U.S. pastor: City Harvest Church trial is a test case about government controls

He alluded that the perceived inappropriateness of City Harvest Church's crossover project is cultural.

Belmont Lay| February 11, 03:09 AM

Pastor A.R. Bernard (pictured, top left) is the founder of the 30,000-member Christian Cultural Center in Brooklyn, New York.

He is also a staunch supporter of City Harvest Church founder, Kong Hee, so much so that he is the advisory chairman of the church.

Bernard was here in Singapore recently on Jan. 31 and Feb. 1, 2015, to speak to the CHC congregation before returning home abruptly due to an untimely death in his family.

In a Feb. 8 Washington Times article, "Singapore megachurch founder Kong Hee on trial in religious freedom test case", which framed the ongoing trial of CHC leaders as a matter of exercising freedom -- a preoccupation of Americans -- the 61-year-old pastor made a few eye-popping comments about Kong Hee and City Harvest Church's method of proselytising in Singapore's context.

Here he is waxing lyrical about Kong's perceived grandiose stature:

“Change is taking place in the nation [of Singapore] that is part of a bigger picture,” Mr. Bernard, founder of the 30,000 member-plus Christian Cultural Center in Brooklyn, said of Singapore’s charges against Pastor Kong Hee.

“We don’t pick and choose history. History happens when social, political, economic and even spiritual forces come together and effect change,” said Mr. Bernard, a staunch supporter of Mr. Kong.

 

And explaining why Singapore does not understand the "crossover" concept is because it is a cultural thing:

“I talked to them about looking at the big picture — that essentially we are part of something much greater than ourselves.”

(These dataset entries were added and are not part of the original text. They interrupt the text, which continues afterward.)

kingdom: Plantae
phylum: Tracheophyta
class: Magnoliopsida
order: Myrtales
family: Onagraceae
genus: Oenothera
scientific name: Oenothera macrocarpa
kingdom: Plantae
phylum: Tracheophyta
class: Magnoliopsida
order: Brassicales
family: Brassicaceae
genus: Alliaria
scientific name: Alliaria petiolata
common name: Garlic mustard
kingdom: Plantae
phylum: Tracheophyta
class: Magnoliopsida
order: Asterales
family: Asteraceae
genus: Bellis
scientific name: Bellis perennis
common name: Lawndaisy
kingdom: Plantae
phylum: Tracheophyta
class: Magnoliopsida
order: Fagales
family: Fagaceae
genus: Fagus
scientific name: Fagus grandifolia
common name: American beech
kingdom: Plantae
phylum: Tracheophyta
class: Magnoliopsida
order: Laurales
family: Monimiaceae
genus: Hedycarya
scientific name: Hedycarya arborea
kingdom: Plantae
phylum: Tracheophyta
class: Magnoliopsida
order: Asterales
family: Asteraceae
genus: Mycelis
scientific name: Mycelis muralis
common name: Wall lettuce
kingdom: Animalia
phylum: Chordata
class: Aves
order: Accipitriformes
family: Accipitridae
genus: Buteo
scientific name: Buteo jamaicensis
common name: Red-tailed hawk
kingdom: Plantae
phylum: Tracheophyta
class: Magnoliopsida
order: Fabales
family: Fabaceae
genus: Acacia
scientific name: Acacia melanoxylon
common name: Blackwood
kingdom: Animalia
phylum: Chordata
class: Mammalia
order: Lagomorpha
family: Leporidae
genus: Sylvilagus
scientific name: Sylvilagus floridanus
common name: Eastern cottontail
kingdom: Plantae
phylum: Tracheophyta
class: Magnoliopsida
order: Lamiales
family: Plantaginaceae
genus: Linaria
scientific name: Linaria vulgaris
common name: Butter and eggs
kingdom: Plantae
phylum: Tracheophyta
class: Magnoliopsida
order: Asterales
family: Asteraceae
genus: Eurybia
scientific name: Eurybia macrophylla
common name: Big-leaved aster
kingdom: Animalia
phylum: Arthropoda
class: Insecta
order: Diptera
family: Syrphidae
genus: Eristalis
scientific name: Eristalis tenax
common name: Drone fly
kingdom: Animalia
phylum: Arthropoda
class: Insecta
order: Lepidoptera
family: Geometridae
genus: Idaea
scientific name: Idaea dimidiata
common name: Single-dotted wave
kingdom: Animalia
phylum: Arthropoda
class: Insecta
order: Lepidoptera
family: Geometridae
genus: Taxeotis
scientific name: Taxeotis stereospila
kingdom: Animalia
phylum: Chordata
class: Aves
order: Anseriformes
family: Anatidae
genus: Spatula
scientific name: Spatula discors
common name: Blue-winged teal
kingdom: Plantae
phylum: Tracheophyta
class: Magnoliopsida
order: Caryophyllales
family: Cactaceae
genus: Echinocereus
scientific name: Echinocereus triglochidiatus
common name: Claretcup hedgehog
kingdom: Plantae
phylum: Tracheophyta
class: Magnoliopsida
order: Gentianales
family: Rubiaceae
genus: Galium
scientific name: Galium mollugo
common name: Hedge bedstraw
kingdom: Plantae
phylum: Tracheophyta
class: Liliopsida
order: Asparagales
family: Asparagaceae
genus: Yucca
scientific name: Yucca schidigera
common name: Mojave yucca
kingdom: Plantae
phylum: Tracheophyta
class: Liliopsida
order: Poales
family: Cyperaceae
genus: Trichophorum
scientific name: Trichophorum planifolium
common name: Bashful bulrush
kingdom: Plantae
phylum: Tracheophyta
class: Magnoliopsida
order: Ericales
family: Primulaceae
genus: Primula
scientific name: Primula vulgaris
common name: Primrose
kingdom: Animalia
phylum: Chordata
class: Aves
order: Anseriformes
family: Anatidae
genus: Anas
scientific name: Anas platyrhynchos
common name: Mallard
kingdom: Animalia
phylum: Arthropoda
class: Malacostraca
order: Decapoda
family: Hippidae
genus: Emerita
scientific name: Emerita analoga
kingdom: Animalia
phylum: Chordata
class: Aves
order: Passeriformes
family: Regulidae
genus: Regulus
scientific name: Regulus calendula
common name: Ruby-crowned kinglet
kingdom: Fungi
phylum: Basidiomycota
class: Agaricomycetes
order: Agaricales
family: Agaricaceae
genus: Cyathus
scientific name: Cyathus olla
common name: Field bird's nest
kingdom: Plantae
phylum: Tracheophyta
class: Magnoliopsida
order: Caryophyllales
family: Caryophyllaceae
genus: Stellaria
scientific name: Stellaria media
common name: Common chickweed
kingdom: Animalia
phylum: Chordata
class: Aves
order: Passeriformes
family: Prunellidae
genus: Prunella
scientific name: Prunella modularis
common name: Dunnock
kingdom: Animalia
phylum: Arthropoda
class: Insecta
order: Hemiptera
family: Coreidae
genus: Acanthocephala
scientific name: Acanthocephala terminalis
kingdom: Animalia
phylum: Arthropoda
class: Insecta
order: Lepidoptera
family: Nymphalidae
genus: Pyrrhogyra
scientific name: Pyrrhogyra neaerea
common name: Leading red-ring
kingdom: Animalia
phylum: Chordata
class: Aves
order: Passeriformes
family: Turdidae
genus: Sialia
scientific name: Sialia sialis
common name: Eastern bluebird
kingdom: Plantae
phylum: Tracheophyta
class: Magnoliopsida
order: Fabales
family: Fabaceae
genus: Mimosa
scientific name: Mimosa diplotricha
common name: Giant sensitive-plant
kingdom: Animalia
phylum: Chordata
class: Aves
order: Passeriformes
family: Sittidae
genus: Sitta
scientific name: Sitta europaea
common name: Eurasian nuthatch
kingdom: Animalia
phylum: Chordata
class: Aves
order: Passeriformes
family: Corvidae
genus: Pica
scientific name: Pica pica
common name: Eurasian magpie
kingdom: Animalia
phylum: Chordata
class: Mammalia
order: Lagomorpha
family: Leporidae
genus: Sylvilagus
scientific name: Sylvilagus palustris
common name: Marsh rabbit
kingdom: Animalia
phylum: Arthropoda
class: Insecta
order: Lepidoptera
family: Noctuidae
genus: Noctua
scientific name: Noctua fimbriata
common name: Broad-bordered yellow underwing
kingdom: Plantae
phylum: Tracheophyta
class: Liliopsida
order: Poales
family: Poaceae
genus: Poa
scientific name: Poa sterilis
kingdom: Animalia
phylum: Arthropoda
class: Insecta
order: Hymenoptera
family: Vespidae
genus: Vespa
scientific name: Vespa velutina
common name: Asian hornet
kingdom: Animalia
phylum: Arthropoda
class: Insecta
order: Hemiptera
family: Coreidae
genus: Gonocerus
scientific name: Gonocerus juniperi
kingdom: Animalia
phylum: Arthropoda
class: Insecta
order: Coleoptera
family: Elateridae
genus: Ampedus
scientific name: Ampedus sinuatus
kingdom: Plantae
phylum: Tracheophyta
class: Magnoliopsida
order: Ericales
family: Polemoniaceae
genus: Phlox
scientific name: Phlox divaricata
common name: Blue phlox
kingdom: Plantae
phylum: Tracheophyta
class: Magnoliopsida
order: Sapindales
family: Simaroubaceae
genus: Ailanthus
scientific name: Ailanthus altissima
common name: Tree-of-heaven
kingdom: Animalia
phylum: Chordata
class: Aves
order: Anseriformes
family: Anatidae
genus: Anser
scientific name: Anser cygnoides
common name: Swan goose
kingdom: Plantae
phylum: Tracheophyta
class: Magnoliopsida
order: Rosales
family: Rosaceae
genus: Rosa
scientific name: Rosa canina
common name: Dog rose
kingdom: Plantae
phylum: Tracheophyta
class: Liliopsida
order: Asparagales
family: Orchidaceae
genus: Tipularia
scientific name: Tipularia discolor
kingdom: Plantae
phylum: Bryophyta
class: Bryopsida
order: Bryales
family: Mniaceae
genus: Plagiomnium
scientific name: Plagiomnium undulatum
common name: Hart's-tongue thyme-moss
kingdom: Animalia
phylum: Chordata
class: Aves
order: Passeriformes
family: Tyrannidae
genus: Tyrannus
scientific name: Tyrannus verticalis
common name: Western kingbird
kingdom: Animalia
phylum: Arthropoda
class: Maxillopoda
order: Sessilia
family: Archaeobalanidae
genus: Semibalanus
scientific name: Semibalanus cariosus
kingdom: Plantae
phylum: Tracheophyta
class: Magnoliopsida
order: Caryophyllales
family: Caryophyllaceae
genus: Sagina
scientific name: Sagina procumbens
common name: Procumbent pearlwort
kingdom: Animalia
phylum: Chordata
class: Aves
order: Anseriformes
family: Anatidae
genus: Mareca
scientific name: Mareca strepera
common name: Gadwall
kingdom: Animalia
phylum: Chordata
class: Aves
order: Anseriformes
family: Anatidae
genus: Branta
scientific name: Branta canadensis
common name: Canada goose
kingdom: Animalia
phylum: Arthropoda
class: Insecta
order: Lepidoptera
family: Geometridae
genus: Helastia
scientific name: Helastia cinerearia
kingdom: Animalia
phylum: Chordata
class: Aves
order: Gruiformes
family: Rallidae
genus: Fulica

The bigger picture, he said, is that Singapore’s religious freedoms are not identical to those in the U.S. Accepted practices here (referring to the U.S.), such as churches and charities using their own films and “crossover artists” who perform religious and secular music for evangelism, are “strange” in Singapore, he said.

 

Bernard also said the City Harvest Church leaders' actions were misinterpreted when they chose to use Sun Ho’s music for evangelism and took steps to promote her.

The America-based pastor also said Kong “made a few mistakes in judgment, but did not elaborate, adding that he “never did anything illegal, never did anything to the inurement of his own pockets or that of his wife.”

 

However, the cultural difference Bernard alluded to earlier really did show, when the article/ he/ both made the inference that churches in Singapore are some sort of "special interest groups" -- a concept that doesn't exist here:

“His case is really setting precedent. It’s a test case” about government controls, Mr. Bernard said, noting that recent news articles have discussed the emerging influence of Christian churches in Singapore — where a third of the people are Buddhist — and have called for the government to restructure itself to be “sensitive” to special interest groups.